* BEGIN EXCERPT PROVIDED *

If you’ve ever removed a wall using a sledgehammer, then you know how fun demolition can be! Sometimes, we require a bigger project than simply knocking down a dividing wall. Perhaps there’s an outhouse to remove or an extension to destroy. These are the tasks that only the most adventurous DIYers will attempt. Doing so may give you the extra room you need in the garden. Or it might make room for a new, modern extension. On the more extreme end of the spectrum, you may wish to demolish an entire property. Many prospective builders buy a plot of land with a house on it. They’ll knock it down and start again. As you can expect, there are lots of dangers involved in this. So, here’s how you do it safely (according to the experts).
Cut off the utilities and services
Before you get out the big tools, it’s vital that you cut off the blood supply to the house. We’re talking about water, electricity, and gas here. It’s usually worth bringing in the experts to assess the knock-on effects of demolition. For example, the water pipes beneath your house often serve other homes on the street. If you’re starting the demolition process, make sure the water and gas are safe and secure.

* END EXCERPT PROVIDED *
* BEGIN RECORDS TO PROCESS *

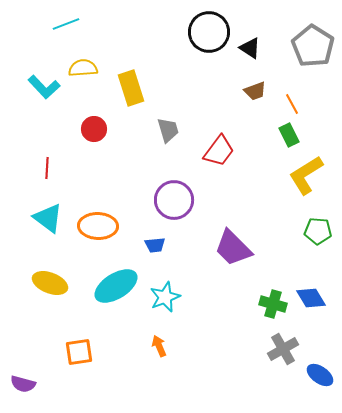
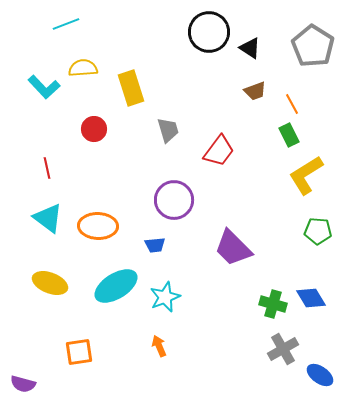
red line: rotated 15 degrees counterclockwise
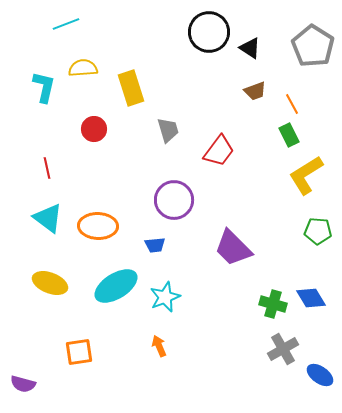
cyan L-shape: rotated 124 degrees counterclockwise
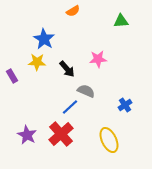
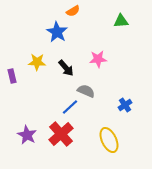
blue star: moved 13 px right, 7 px up
black arrow: moved 1 px left, 1 px up
purple rectangle: rotated 16 degrees clockwise
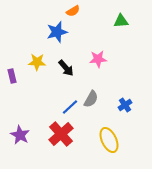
blue star: rotated 25 degrees clockwise
gray semicircle: moved 5 px right, 8 px down; rotated 96 degrees clockwise
purple star: moved 7 px left
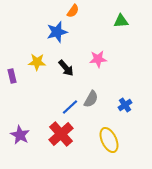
orange semicircle: rotated 24 degrees counterclockwise
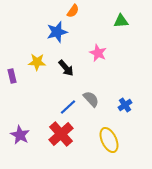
pink star: moved 6 px up; rotated 30 degrees clockwise
gray semicircle: rotated 72 degrees counterclockwise
blue line: moved 2 px left
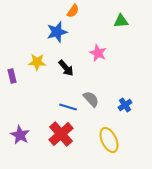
blue line: rotated 60 degrees clockwise
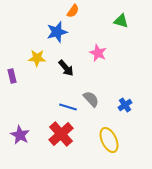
green triangle: rotated 21 degrees clockwise
yellow star: moved 4 px up
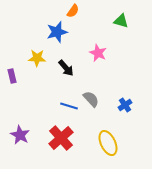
blue line: moved 1 px right, 1 px up
red cross: moved 4 px down
yellow ellipse: moved 1 px left, 3 px down
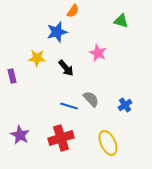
red cross: rotated 25 degrees clockwise
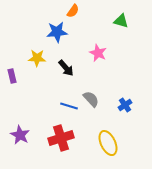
blue star: rotated 10 degrees clockwise
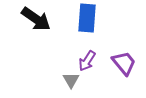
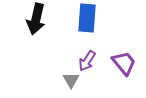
black arrow: rotated 68 degrees clockwise
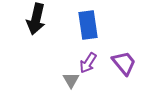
blue rectangle: moved 1 px right, 7 px down; rotated 12 degrees counterclockwise
purple arrow: moved 1 px right, 2 px down
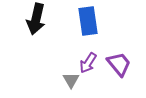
blue rectangle: moved 4 px up
purple trapezoid: moved 5 px left, 1 px down
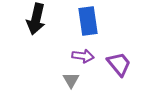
purple arrow: moved 5 px left, 7 px up; rotated 115 degrees counterclockwise
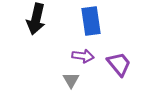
blue rectangle: moved 3 px right
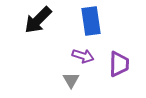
black arrow: moved 2 px right, 1 px down; rotated 32 degrees clockwise
purple arrow: rotated 10 degrees clockwise
purple trapezoid: rotated 40 degrees clockwise
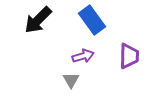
blue rectangle: moved 1 px right, 1 px up; rotated 28 degrees counterclockwise
purple arrow: rotated 35 degrees counterclockwise
purple trapezoid: moved 10 px right, 8 px up
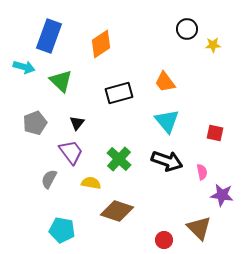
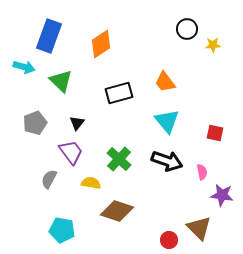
red circle: moved 5 px right
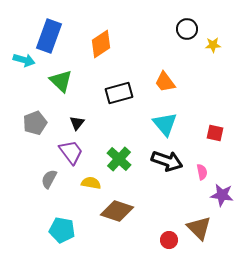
cyan arrow: moved 7 px up
cyan triangle: moved 2 px left, 3 px down
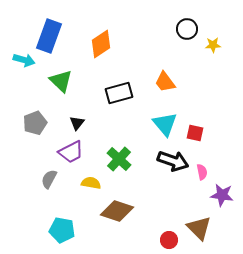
red square: moved 20 px left
purple trapezoid: rotated 100 degrees clockwise
black arrow: moved 6 px right
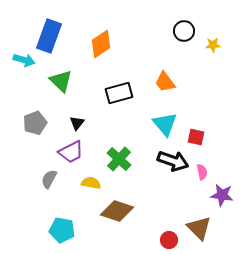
black circle: moved 3 px left, 2 px down
red square: moved 1 px right, 4 px down
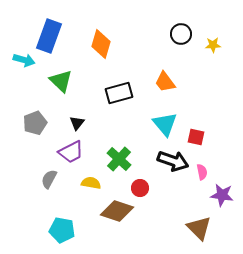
black circle: moved 3 px left, 3 px down
orange diamond: rotated 40 degrees counterclockwise
red circle: moved 29 px left, 52 px up
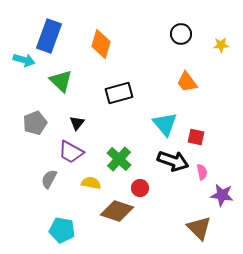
yellow star: moved 8 px right
orange trapezoid: moved 22 px right
purple trapezoid: rotated 56 degrees clockwise
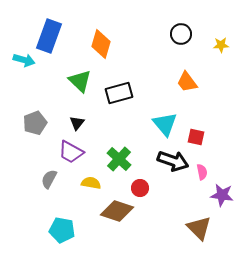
green triangle: moved 19 px right
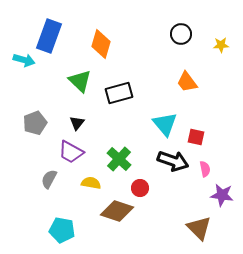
pink semicircle: moved 3 px right, 3 px up
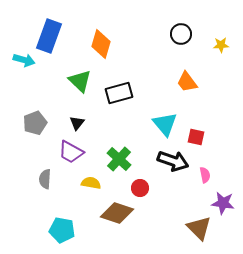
pink semicircle: moved 6 px down
gray semicircle: moved 4 px left; rotated 24 degrees counterclockwise
purple star: moved 1 px right, 8 px down
brown diamond: moved 2 px down
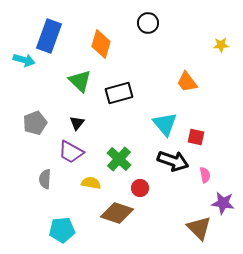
black circle: moved 33 px left, 11 px up
cyan pentagon: rotated 15 degrees counterclockwise
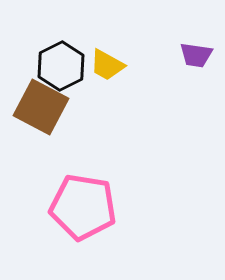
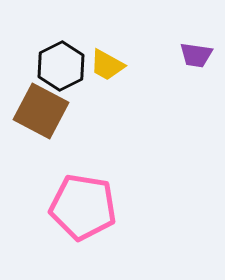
brown square: moved 4 px down
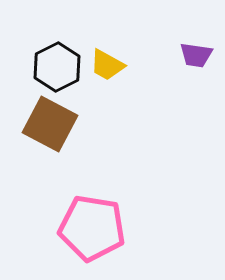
black hexagon: moved 4 px left, 1 px down
brown square: moved 9 px right, 13 px down
pink pentagon: moved 9 px right, 21 px down
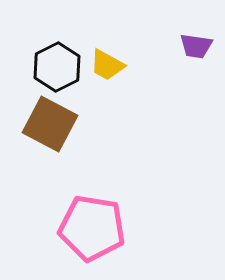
purple trapezoid: moved 9 px up
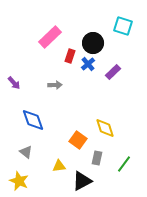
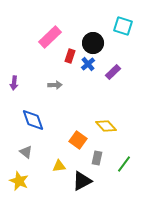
purple arrow: rotated 48 degrees clockwise
yellow diamond: moved 1 px right, 2 px up; rotated 25 degrees counterclockwise
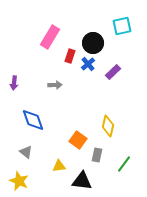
cyan square: moved 1 px left; rotated 30 degrees counterclockwise
pink rectangle: rotated 15 degrees counterclockwise
yellow diamond: moved 2 px right; rotated 55 degrees clockwise
gray rectangle: moved 3 px up
black triangle: rotated 35 degrees clockwise
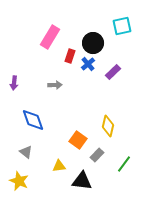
gray rectangle: rotated 32 degrees clockwise
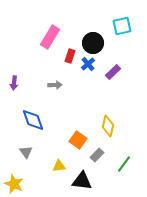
gray triangle: rotated 16 degrees clockwise
yellow star: moved 5 px left, 3 px down
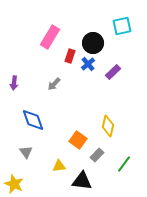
gray arrow: moved 1 px left, 1 px up; rotated 136 degrees clockwise
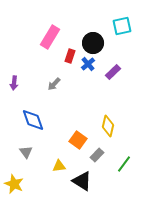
black triangle: rotated 25 degrees clockwise
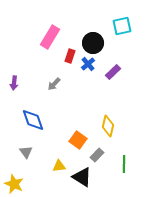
green line: rotated 36 degrees counterclockwise
black triangle: moved 4 px up
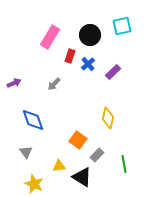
black circle: moved 3 px left, 8 px up
purple arrow: rotated 120 degrees counterclockwise
yellow diamond: moved 8 px up
green line: rotated 12 degrees counterclockwise
yellow star: moved 20 px right
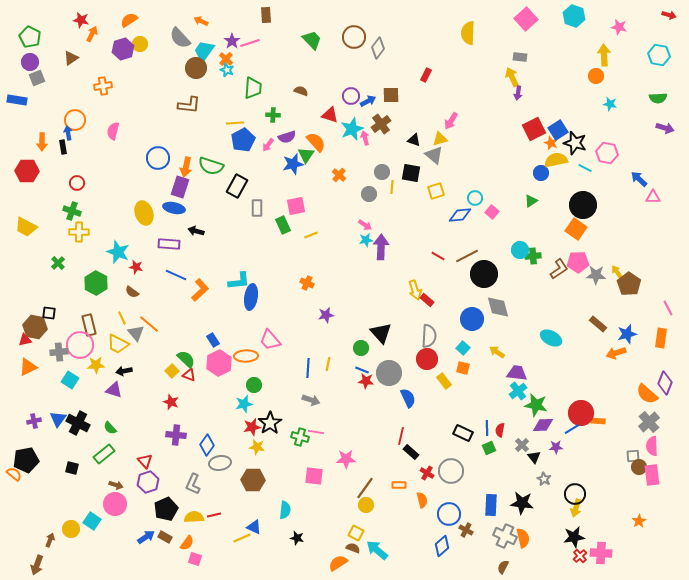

* END RECORDS TO PROCESS *

**TASK SET**
**1.** Reproduce the entire demolition safety text word for word.
**2.** From the rows, pull out every line that contains the word "triangle".

**THE ANSWERS**
**1.**
If you’ve ever removed a wall using a sledgehammer, then you know how fun demolition can be! Sometimes, we require a bigger project than simply knocking down a dividing wall. Perhaps there’s an outhouse to remove or an extension to destroy. These are the tasks that only the most adventurous DIYers will attempt. Doing so may give you the extra room you need in the garden. Or it might make room for a new, modern extension. On the more extreme end of the spectrum, you may wish to demolish an entire property. Many prospective builders buy a plot of land with a house on it. They’ll knock it down and start again. As you can expect, there are lots of dangers involved in this. So, here’s how you do it safely (according to the experts).
Cut off the utilities and services
Before you get out the big tools, it’s vital that you cut off the blood supply to the house. We’re talking about water, electricity, and gas here. It’s usually worth bringing in the experts to assess the knock-on effects of demolition. For example, the water pipes beneath your house often serve other homes on the street. If you’re starting the demolition process, make sure the water and gas are safe and secure.

**2.**
green triangle: rotated 21 degrees clockwise
cyan triangle: moved 2 px left, 3 px down
green triangle: moved 19 px right
black triangle: rotated 35 degrees clockwise
gray triangle: rotated 16 degrees clockwise
black triangle: rotated 25 degrees clockwise
black triangle: moved 4 px up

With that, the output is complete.